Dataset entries

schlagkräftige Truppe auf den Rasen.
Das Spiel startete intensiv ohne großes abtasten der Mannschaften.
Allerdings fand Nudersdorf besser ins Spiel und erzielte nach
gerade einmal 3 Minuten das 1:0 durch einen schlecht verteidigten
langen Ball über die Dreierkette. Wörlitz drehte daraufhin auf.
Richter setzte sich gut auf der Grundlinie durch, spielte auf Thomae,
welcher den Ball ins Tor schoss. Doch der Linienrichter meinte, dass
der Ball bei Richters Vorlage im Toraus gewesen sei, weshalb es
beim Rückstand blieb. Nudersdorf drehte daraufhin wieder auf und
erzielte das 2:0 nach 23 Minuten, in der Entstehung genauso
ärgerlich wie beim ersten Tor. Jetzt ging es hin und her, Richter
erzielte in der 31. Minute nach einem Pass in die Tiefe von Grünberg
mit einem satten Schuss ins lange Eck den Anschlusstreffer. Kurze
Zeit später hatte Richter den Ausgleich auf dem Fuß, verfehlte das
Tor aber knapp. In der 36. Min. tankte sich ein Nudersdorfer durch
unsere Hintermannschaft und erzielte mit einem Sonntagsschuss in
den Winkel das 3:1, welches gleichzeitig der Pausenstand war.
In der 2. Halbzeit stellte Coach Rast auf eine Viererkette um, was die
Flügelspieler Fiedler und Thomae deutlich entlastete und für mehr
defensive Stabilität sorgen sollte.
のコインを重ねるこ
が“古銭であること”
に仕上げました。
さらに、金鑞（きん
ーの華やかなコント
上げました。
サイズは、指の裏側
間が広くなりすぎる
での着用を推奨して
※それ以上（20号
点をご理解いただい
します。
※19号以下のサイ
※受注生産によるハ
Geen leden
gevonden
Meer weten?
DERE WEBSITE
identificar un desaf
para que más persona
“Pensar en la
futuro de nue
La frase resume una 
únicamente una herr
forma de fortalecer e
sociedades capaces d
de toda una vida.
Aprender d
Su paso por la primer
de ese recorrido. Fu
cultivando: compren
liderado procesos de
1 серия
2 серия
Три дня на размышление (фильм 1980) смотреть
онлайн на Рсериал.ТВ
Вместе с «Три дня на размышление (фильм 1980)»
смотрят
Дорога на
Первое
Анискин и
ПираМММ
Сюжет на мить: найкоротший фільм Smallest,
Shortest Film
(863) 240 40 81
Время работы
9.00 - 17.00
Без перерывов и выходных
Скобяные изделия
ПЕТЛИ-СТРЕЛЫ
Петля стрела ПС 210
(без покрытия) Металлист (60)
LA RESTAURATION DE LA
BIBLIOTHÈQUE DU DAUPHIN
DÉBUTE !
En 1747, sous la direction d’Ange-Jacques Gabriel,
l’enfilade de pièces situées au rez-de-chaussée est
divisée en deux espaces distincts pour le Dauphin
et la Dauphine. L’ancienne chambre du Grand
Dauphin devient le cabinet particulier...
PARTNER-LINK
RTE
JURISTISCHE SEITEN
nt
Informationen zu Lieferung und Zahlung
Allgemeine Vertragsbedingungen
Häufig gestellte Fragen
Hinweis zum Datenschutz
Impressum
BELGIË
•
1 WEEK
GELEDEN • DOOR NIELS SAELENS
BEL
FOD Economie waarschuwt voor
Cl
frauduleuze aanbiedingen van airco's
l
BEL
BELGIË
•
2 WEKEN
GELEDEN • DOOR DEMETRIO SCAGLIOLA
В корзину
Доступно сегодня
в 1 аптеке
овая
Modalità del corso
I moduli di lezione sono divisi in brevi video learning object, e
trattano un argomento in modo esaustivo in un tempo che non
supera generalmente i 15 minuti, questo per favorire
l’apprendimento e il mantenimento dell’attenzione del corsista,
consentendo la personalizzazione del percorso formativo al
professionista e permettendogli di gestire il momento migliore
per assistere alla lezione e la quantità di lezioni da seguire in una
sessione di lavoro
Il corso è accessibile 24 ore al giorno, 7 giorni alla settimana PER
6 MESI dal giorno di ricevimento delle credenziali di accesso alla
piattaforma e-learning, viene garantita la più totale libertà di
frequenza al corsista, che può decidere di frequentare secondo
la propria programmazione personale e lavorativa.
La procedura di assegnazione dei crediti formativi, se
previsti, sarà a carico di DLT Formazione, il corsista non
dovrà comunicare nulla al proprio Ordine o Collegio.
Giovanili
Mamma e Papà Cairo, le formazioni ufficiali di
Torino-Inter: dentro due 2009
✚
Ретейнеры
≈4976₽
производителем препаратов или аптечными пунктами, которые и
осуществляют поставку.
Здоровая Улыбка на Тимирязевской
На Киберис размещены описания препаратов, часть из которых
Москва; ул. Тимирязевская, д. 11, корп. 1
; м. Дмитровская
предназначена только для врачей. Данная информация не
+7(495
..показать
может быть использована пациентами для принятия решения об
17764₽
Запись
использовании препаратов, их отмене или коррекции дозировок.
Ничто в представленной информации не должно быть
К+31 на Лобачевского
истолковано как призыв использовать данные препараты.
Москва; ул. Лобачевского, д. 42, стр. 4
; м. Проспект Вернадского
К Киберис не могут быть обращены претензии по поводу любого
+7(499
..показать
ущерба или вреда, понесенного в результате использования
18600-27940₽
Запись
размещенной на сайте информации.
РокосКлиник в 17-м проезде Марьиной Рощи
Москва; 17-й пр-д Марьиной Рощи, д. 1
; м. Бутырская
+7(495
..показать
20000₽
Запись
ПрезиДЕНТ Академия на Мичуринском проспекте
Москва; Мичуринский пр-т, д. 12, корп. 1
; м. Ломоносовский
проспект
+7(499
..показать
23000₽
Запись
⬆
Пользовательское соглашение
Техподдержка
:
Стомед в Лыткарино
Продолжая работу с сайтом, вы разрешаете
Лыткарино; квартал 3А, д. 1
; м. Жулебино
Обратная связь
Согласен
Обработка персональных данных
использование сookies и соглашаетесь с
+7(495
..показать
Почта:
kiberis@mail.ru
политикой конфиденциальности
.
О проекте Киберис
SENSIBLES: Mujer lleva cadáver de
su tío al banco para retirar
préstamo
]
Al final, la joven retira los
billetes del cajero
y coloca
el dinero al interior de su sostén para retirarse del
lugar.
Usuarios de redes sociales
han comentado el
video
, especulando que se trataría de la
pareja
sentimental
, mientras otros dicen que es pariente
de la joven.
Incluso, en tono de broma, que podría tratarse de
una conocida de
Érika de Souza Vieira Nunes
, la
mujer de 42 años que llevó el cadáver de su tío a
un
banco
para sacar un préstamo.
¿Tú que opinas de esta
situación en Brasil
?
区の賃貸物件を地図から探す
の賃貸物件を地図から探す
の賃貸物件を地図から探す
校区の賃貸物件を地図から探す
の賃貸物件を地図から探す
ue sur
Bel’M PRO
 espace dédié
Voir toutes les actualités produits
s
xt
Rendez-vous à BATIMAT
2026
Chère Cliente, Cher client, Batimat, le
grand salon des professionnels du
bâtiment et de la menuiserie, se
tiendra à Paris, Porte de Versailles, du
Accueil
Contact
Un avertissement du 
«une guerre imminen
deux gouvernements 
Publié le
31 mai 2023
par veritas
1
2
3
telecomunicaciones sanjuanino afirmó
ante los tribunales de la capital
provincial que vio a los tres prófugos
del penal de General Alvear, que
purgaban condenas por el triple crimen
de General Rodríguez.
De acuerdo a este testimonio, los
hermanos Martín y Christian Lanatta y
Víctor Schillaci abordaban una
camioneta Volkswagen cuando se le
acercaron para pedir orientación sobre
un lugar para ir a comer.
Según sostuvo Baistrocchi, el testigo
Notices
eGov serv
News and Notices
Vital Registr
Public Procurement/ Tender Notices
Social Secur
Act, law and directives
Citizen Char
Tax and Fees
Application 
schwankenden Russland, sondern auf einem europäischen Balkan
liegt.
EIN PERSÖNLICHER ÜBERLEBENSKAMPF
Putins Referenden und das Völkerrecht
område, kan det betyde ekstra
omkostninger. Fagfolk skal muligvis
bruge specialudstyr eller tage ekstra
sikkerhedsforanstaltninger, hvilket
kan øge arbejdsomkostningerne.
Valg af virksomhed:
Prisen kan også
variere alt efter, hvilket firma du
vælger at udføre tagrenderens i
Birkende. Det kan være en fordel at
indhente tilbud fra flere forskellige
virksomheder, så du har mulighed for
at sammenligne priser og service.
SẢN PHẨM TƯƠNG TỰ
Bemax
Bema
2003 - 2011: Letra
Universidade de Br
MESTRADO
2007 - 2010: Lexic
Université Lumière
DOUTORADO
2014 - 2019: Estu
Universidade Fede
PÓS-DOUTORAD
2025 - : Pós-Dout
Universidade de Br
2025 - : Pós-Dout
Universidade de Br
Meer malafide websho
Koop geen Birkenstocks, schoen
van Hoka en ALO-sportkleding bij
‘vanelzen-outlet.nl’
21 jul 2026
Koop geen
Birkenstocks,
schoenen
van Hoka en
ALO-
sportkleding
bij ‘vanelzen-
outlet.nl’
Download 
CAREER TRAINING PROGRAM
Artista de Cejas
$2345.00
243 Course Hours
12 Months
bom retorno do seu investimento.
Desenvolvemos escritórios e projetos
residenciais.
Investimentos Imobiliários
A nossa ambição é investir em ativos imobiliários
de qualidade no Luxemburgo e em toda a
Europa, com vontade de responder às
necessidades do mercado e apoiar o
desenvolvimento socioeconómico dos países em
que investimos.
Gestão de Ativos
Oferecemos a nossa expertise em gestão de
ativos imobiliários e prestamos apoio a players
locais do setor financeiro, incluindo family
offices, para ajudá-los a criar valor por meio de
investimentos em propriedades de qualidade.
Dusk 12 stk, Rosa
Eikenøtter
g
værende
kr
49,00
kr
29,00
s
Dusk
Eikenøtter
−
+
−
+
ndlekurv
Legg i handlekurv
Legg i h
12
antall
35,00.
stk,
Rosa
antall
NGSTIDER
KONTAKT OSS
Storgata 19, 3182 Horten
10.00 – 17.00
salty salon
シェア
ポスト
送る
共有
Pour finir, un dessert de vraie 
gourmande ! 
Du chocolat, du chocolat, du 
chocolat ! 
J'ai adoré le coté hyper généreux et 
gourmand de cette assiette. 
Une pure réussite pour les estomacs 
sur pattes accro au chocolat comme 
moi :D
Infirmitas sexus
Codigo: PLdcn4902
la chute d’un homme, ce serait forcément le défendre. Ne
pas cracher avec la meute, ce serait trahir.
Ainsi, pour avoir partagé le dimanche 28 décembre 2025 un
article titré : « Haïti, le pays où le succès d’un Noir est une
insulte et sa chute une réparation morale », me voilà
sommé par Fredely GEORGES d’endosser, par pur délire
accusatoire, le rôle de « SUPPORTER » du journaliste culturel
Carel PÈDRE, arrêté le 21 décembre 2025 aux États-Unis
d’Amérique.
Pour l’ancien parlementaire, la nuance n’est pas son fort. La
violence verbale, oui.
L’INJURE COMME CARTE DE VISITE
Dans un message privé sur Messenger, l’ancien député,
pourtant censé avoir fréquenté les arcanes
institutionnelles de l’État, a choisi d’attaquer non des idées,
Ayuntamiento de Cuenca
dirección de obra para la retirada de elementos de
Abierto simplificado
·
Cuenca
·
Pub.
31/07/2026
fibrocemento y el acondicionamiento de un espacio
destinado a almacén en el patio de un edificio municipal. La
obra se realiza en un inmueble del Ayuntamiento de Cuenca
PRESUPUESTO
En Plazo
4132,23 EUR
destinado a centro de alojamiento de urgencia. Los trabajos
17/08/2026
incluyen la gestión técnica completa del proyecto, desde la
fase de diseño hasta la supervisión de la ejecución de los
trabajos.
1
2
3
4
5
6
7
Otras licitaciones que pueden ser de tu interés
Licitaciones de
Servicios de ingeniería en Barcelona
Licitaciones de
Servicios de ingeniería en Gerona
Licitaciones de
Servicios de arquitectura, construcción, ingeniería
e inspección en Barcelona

What is required = In the stretch from the start of the data through the line containing "erzielte das 2:0", substitute "Spielgerät" for every "Ball" and give those lines again, otherwise unchanged.

Completed task =
schlagkräftige Truppe auf den Rasen.
Das Spiel startete intensiv ohne großes abtasten der Mannschaften.
Allerdings fand Nudersdorf besser ins Spiel und erzielte nach
gerade einmal 3 Minuten das 1:0 durch einen schlecht verteidigten
langen Spielgerät über die Dreierkette. Wörlitz drehte daraufhin auf.
Richter setzte sich gut auf der Grundlinie durch, spielte auf Thomae,
welcher den Spielgerät ins Tor schoss. Doch der Linienrichter meinte, dass
der Spielgerät bei Richters Vorlage im Toraus gewesen sei, weshalb es
beim Rückstand blieb. Nudersdorf drehte daraufhin wieder auf und
erzielte das 2:0 nach 23 Minuten, in der Entstehung genauso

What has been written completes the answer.